Work item:
I'd like the entries that follow repeated exactly, with the pictures left out.

Data for this exercise:
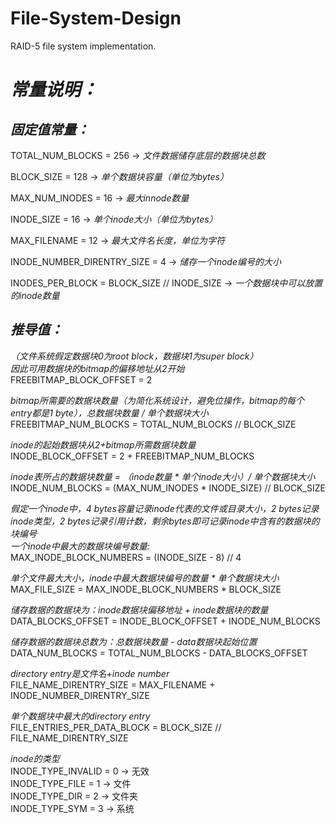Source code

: # File-System-Design
RAID-5 file system implementation.

# _常量说明：_
## _固定值常量：_
TOTAL_NUM_BLOCKS = 256 -> _文件数据储存底层的数据块总数_

BLOCK_SIZE = 128 -> _单个数据块容量（单位为bytes）_

MAX_NUM_INODES = 16 -> _最大innode数量_

INODE_SIZE = 16 -> _单个inode大小（单位为bytes）_

MAX_FILENAME = 12 -> _最大文件名长度，单位为字符_

INODE_NUMBER_DIRENTRY_SIZE = 4 -> _储存一个inode编号的大小_

INODES_PER_BLOCK = BLOCK_SIZE // INODE_SIZE -> _一个数据块中可以放置的inode数量_

## _推导值：_
_（文件系统假定数据块0为root block，数据块1为super block）_<br>
_因此可用数据块的bitmap的偏移地址从2开始_<br>
FREEBITMAP_BLOCK_OFFSET = 2

_bitmap所需要的数据块数量（为简化系统设计，避免位操作，bitmap的每个entry都是1 byte），总数据块数量 / 单个数据块大小_<br>
FREEBITMAP_NUM_BLOCKS = TOTAL_NUM_BLOCKS // BLOCK_SIZE

_inode的起始数据块从2+bitmap所需数据块数量_<br>
INODE_BLOCK_OFFSET = 2 + FREEBITMAP_NUM_BLOCKS

_inode表所占的数据块数量 = （inode数量 * 单个inode大小）/ 单个数据块大小_<br>
INODE_NUM_BLOCKS = (MAX_NUM_INODES * INODE_SIZE) // BLOCK_SIZE

_假定一个inode中，4 bytes容量记录inode代表的文件或目录大小，2 bytes记录inode类型，2 bytes记录引用计数，剩余bytes即可记录inode中含有的数据块的块编号_<br>
_一个inode中最大的数据块编号数量:_<br>
MAX_INODE_BLOCK_NUMBERS = (INODE_SIZE - 8) // 4

_单个文件最大大小，inode中最大数据块编号的数量 * 单个数据块大小_<br>
MAX_FILE_SIZE = MAX_INODE_BLOCK_NUMBERS * BLOCK_SIZE

_储存数据的数据块为：inode数据块偏移地址 + inode数据块的数量_<br>
DATA_BLOCKS_OFFSET = INODE_BLOCK_OFFSET + INODE_NUM_BLOCKS

_储存数据的数据块总数为：总数据块数量 - data数据块起始位置_<br>
DATA_NUM_BLOCKS = TOTAL_NUM_BLOCKS - DATA_BLOCKS_OFFSET

_directory entry是文件名+inode number_<br>
FILE_NAME_DIRENTRY_SIZE = MAX_FILENAME + INODE_NUMBER_DIRENTRY_SIZE

_单个数据块中最大的directory entry_<br>
FILE_ENTRIES_PER_DATA_BLOCK = BLOCK_SIZE // FILE_NAME_DIRENTRY_SIZE


_inode的类型_<br>
INODE_TYPE_INVALID = 0 -> 无效<br>
INODE_TYPE_FILE = 1 -> 文件<br>
INODE_TYPE_DIR = 2 -> 文件夹<br>
INODE_TYPE_SYM = 3 -> 系统<br>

Result:
Source code

: # File-System-Design
RAID-5 file system implementation.

# _常量说明：_
## _固定值常量：_
TOTAL_NUM_BLOCKS = 256 -> _文件数据储存底层的数据块总数_

BLOCK_SIZE = 128 -> _单个数据块容量（单位为bytes）_

MAX_NUM_INODES = 16 -> _最大innode数量_

INODE_SIZE = 16 -> _单个inode大小（单位为bytes）_

MAX_FILENAME = 12 -> _最大文件名长度，单位为字符_

INODE_NUMBER_DIRENTRY_SIZE = 4 -> _储存一个inode编号的大小_

INODES_PER_BLOCK = BLOCK_SIZE // INODE_SIZE -> _一个数据块中可以放置的inode数量_

## _推导值：_
_（文件系统假定数据块0为root block，数据块1为super block）_<br>
_因此可用数据块的bitmap的偏移地址从2开始_<br>
FREEBITMAP_BLOCK_OFFSET = 2

_bitmap所需要的数据块数量（为简化系统设计，避免位操作，bitmap的每个entry都是1 byte），总数据块数量 / 单个数据块大小_<br>
FREEBITMAP_NUM_BLOCKS = TOTAL_NUM_BLOCKS // BLOCK_SIZE

_inode的起始数据块从2+bitmap所需数据块数量_<br>
INODE_BLOCK_OFFSET = 2 + FREEBITMAP_NUM_BLOCKS

_inode表所占的数据块数量 = （inode数量 * 单个inode大小）/ 单个数据块大小_<br>
INODE_NUM_BLOCKS = (MAX_NUM_INODES * INODE_SIZE) // BLOCK_SIZE

_假定一个inode中，4 bytes容量记录inode代表的文件或目录大小，2 bytes记录inode类型，2 bytes记录引用计数，剩余bytes即可记录inode中含有的数据块的块编号_<br>
_一个inode中最大的数据块编号数量:_<br>
MAX_INODE_BLOCK_NUMBERS = (INODE_SIZE - 8) // 4

_单个文件最大大小，inode中最大数据块编号的数量 * 单个数据块大小_<br>
MAX_FILE_SIZE = MAX_INODE_BLOCK_NUMBERS * BLOCK_SIZE

_储存数据的数据块为：inode数据块偏移地址 + inode数据块的数量_<br>
DATA_BLOCKS_OFFSET = INODE_BLOCK_OFFSET + INODE_NUM_BLOCKS

_储存数据的数据块总数为：总数据块数量 - data数据块起始位置_<br>
DATA_NUM_BLOCKS = TOTAL_NUM_BLOCKS - DATA_BLOCKS_OFFSET

_directory entry是文件名+inode number_<br>
FILE_NAME_DIRENTRY_SIZE = MAX_FILENAME + INODE_NUMBER_DIRENTRY_SIZE

_单个数据块中最大的directory entry_<br>
FILE_ENTRIES_PER_DATA_BLOCK = BLOCK_SIZE // FILE_NAME_DIRENTRY_SIZE


_inode的类型_<br>
INODE_TYPE_INVALID = 0 -> 无效<br>
INODE_TYPE_FILE = 1 -> 文件<br>
INODE_TYPE_DIR = 2 -> 文件夹<br>
INODE_TYPE_SYM = 3 -> 系统<br>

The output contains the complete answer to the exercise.